After attending an Easter Sunrise Service at a neighboring congregation, I have a confession that I hope will propel you to extend hospitality to those who appreciate a different style of Christian worship than you do.
Let me explain.
Shortly after the early morning service began, I became disappointed with their choice of songs – no traditional Easter hymns! I thought the service itself was a little too long for a chilly Colorado morning – the metal bench I was sitting on was cold! I was also distracted by a few people who were sitting close to me. One man was reading the Easter story out of a version of the Bible that I don’t care for at all. A few other people had Charismatic episodes of hand raising and body swaying. And yet another lady was decked out in a Christian bikers outfit with the Jesus headband and full leather outfit. I have to admit that I quietly began judging the church itself and many of the attendees that I just mentioned.

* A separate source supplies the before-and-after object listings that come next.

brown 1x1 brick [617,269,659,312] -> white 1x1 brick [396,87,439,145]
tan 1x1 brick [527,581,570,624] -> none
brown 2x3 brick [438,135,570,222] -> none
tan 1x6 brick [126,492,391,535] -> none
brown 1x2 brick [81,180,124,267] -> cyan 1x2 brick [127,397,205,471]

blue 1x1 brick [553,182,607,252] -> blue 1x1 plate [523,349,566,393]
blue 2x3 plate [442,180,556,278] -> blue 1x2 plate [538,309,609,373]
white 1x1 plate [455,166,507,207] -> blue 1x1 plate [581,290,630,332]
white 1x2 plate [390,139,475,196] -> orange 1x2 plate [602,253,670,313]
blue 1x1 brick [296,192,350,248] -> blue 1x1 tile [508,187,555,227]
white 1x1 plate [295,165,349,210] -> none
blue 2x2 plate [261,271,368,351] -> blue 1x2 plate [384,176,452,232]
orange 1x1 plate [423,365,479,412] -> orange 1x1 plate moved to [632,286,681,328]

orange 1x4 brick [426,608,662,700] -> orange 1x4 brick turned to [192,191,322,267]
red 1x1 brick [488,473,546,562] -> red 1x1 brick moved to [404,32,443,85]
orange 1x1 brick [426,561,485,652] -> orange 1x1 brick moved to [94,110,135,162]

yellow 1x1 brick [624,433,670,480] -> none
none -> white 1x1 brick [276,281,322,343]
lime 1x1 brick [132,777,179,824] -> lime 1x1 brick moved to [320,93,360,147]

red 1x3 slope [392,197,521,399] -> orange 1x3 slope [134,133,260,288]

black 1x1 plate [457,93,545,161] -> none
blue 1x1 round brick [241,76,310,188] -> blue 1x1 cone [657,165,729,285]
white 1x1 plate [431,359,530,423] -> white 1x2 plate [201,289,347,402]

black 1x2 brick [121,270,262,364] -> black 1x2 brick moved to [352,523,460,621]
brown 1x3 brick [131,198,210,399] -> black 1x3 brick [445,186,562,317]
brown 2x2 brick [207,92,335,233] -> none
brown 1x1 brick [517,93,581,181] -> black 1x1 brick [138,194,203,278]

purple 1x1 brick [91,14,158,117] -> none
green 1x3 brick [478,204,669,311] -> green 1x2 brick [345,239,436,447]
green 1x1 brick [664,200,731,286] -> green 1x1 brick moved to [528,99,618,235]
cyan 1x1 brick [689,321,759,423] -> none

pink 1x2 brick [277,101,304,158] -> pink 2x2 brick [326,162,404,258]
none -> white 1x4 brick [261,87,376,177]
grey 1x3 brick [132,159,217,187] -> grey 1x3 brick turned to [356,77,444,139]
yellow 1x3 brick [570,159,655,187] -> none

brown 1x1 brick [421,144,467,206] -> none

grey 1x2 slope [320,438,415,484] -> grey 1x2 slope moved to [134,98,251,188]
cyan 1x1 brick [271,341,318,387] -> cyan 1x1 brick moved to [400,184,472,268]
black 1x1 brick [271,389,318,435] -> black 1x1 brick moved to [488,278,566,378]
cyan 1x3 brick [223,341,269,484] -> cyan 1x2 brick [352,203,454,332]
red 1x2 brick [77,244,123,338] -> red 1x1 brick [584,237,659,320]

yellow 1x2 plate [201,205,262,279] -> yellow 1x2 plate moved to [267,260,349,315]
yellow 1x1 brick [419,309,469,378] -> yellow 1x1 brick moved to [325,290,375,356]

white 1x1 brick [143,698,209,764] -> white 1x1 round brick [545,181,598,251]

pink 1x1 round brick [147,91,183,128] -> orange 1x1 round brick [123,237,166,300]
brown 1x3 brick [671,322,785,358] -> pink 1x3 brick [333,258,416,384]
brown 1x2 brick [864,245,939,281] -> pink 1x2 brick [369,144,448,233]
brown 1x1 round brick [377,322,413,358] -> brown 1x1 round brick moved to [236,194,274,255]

It wasn’t long though before I began to inwardly cringe. I realized that I had become one of the “old fogies” that I had despised in the church of my youth. You know . . . the older folks who always sat in the same pew, sang the same music, accepted only their version of the Bible as holy, and demanded that you light the altar candles like so. I remember their frowning faces of disapproval And now . . . I was frowning just like them!
And the truth was, I didn’t know much of anything about the church or the people that I was judging. I chose to get upset over the way that people expressed their love for a savior that had sacrificed his life for them instead of appreciating the “godly diversity” that was represented at that service.
I’m grateful that the Lord stopped me in my tracks before this had a chance to fester, but through this experience I recognized a tendency in myself to judge first and show hospitality later (maybe).
One of the lessons that we learned this month was that Christ showed hospitality to those who didn’t share his values. He showed hospitality to strangers–to his enemies. The folks at the sunrise service were certainly not my enemies, but they were a little different than I was. They dressed a little differently and they worshipped a little differently than I do.
By immediately judging and caricaturizing them, I refused the Holy Spirit’s work of hospitality in my life and theirs. According to the Scriptures, hospitality has to do with the receiving and loving of strangers . . . but unfortunately I was too busy judging them to receive them or love them.
In all fairness, the Lord does give us discernment and the ability to exercise judgment. I’m not making a blanket statement that we should never judge, only that my judgments were premature–and wrong!
If I had been properly prepared to show a love of strangers on Easter morning, I might have come to a conclusion closer to the one non-charismatic David Watson did after he visited a charismatic church. He said,
Let’s face it: we often caricature Christian groups who don’t think, worship, or experience God like we do. This is a huge mistake. It’s time to stop caricaturing and start listening and learning. Should we turn off our critical faculties? Of course not. Should we listen for God’s working in new and powerful ways that will challenge and stretch us? Absolutely.